• Provided data
- - - - -

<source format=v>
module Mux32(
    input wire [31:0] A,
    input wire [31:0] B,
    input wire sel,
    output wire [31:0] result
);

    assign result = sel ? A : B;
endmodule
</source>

- - - - -

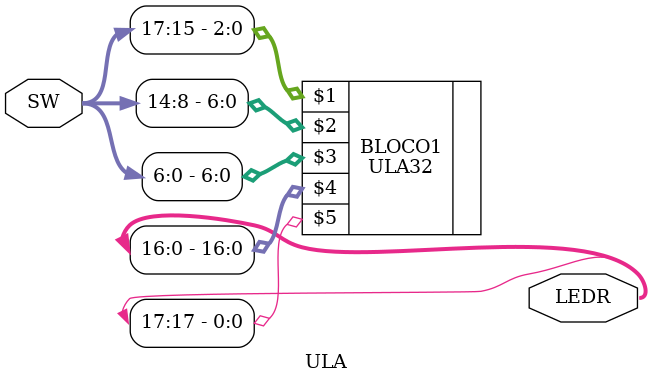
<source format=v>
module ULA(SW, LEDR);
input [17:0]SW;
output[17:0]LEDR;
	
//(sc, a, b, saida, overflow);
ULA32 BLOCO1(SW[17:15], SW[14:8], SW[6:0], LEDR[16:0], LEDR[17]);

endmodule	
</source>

- - - - -

• Aim of the task
Return only the number of lines in the data that hold the string "output".

• Result
2